“All over the world,” wrote Jorge Luis Borges, “there are devotees of the writer Marcel Schwob who constitute little secret societies.” One could argue that Spicilege, Schwob’s last book published under his name, constitutes the handbook to these societies: a handbook to Schwob’s work, to himself as erudite scholar and author, and to the twilight of the era of French symbolism that was giving way to a new, complex modernism—a modernity that would encompass such disparate entities as Paul Valéry and Alfred Jarry (both of whom would dedicate books to Schwob).
Marcel Schwob was, as Paul Léautaud described him, a “living library,” and the critical biographies gathered in the curated essays of Spicilege display a few of the volumes in that library: his groundbreaking research on François Villon (work that remains a cornerstone to our knowledge of Villon’s legacy), his passion for Robert Louis Stevenson, and his encounters with such less-remembered writers as George Meredith. But it is the carefully developed ideas in these essays and the eccentric yet thorough scholarship drawing them together that are of particular interest today: the understanding of criminal slang in the Middle Ages; the “romantic realism” of the adventure story; the study of prostitution in ancient Greece; the folklore inspired by a story by Gustave Flaubert; a complex critique of individuality that effectively laid the groundwork to what Jarry would come to define as “pataphysics”; and ruminations on such themes as perversity, laughter, biography, love, terror and pity, and art and anarchy.
Marcel Schwob (1867-1905) was one of the key symbolist writers, standing in French literature alongside such names as Stephane Mallarme, Octave Mirbeau, Andre Gide, Leon Bloy, Jules Renard, Remy de Gourmont, and Alfred Jarry. His best-known works are Double Heart (1891), The King In The Gold Mask (1892), and Imaginary Lives (1896).
A under appreciated author in the English speaking world who has become a highly influential figure on those who seek him or have found him by mistake.
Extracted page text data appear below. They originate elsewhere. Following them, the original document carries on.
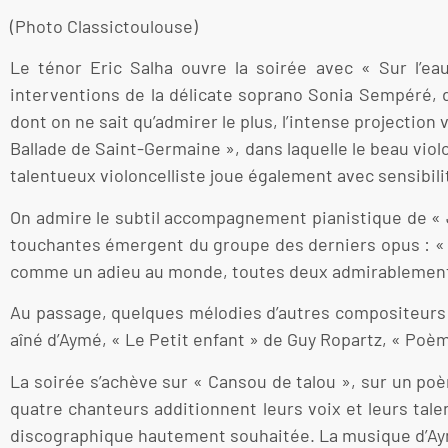
(Photo Classictoulouse)
Le ténor Eric Salha ouvre la soirée avec « Sur l’eau
interventions de la délicate soprano Sonia Sempéré, 
dont on ne sait qu’admirer le plus, l’intense projection 
Ballade de Saint-Germaine », dans laquelle le beau viol
talentueux violoncelliste joue également avec sensibili
On admire le subtil accompagnement pianistique de « J
touchantes émergent du groupe des derniers opus : « L’
comme un adieu au monde, toutes deux admirablement 
Au passage, quelques mélodies d’autres compositeurs v
aîné d’Aymé, « Le Petit enfant » de Guy Ropartz, « Poè
La soirée s’achève sur « Cansou de talou », sur un po
quatre chanteurs additionnent leurs voix et leurs tale
discographique hautement souhaitée. La musique d’A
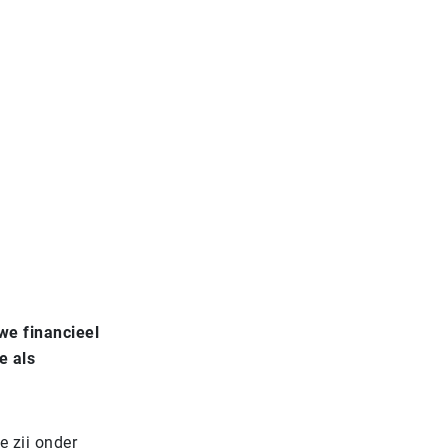
we financieel
e als
e zij onder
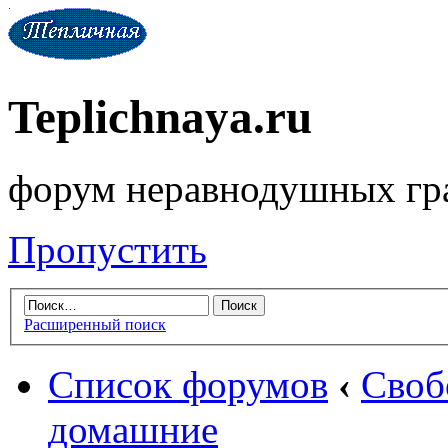
Teplichnaya.ru
форум неравнодушных гр
Пропустить
Расширенный поиск
Список форумов
‹
Своб
домашние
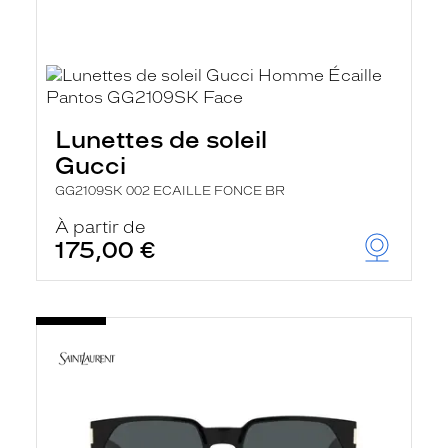
Lunettes de soleil
Gucci
GG2109SK 002 ECAILLE FONCE BR
À partir de
175,00 €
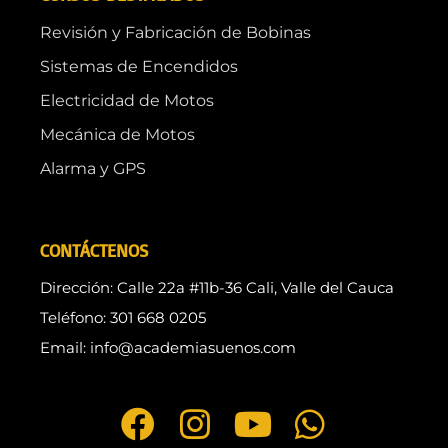
Revisión y Fabricación de Bobinas
Sistemas de Encendidos
Electricidad de Motos
Mecánica de Motos
Alarma y GPS
CONTÁCTENOS
Dirección: Calle 22a #11b-36 Cali, Valle del Cauca
Teléfono: 301 668 0205
Email: info@academiasuenos.com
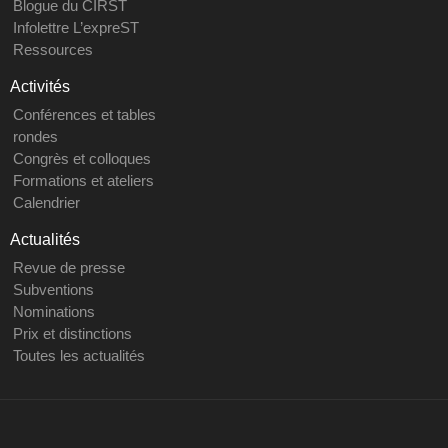
Blogue du CIRST
Infolettre L’expreST
Ressources
Activités
Conférences et tables
rondes
Congrès et colloques
Formations et ateliers
Calendrier
Actualités
Revue de presse
Subventions
Nominations
Prix et distinctions
Toutes les actualités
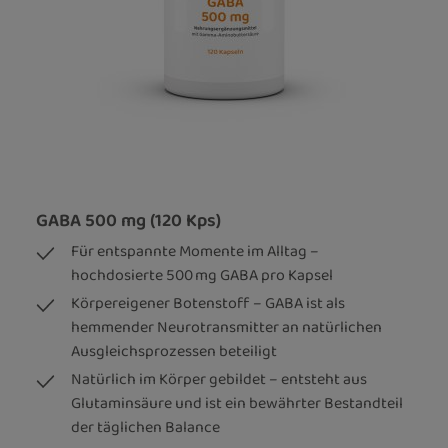
GABA 500 mg (120 Kps)
Für entspannte Momente im Alltag –
hochdosierte 500 mg GABA pro Kapsel
Körpereigener Botenstoff – GABA ist als
hemmender Neurotransmitter an natürlichen
Ausgleichsprozessen beteiligt
Natürlich im Körper gebildet – entsteht aus
Glutaminsäure und ist ein bewährter Bestandteil
der täglichen Balance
These non-fiction pieces, although some are written like prose fiction influence, can be seen on figures as diverse and towering as Jorge Luis Borges and Guillermo Del Toro.
With few exceptions - if it appears in Dr. Faustroll's library, I am interested. Alfred Jarry brought me to Schwob many years ago. I tracked down a copy of Schwob's Children's Crusade when it was out of print 15 years ago and it remains among my favorite possessions. Like Jarry, Schwob can vacillate between different modes of fiction and criticism with relative ease. Schwob was accurately described as a walking library - and that is on full display here. If you're familiar with Walter Benjamin's shorter essays - you'll find yourself on familiar ground here. Spicilege is a collection of scholarly essays on subjects germane to aesthetic appreciation including Love, Anarchy, Perversion among others. Also like Benjamin - some of these essays are more like fragments instead of fully realized ruminations and the experience is a bit uneven. I wouldn't start here if you're new to Schwob - Book of Monelle and Children's Crusade are fiction and far superior introductory experiences, at least to this reader. However if you're interested in critical theory and have the patience to read a writer who seeming had "read everything" before he died in 1905 - you don't want to miss this. Wakefield Press has released many recent Schwob translations and I think it's great that this important writer seems to be enjoying something of a posthumous resurgence.
I was electrified by Schwob's novels — especially "Monelle" and "The King in the Golden Mask" — when I first read them, and have been picking up everything I can find by Wakefield as soon as it's translated. This collection (pulled together mostly from introductions to his previous books, as well as a few tracts submitted to magazines of his day) is instructive in understanding Schwob's approach, in particular, his immense curiosity and fascination with the personal peculiarities of the great minds that inspired him (and his appreciation for biography as an art of literary imagination rather than historical science). But most of the essays here fell flat for me. Exceptions were the essays titled "Perversity," "Love," and "Anarchy."
Can't give it under 4 stars, because the opening and longest essay, a quarter of the volume, on Villon, is one of the best things I've ever read on the Middle Ages, a completely convincing and rich picture of the time managed without any imaginative liberties. Several of the other essays are excellent--a strong case for reading Robert Louis Stevenson, recountings of ancient and medieval myths, slight but evocative topical reflections. The last few pieces, dialogues, are too bad to allow the book 5 stars.
It’s difficult to tell if a lot of this went over my head or if it’s just a little bit convoluted. Some of the chapters in the middle really resonated with me but I didn’t think it started or ended particularly strongly. Might have to revisit this one in a few years.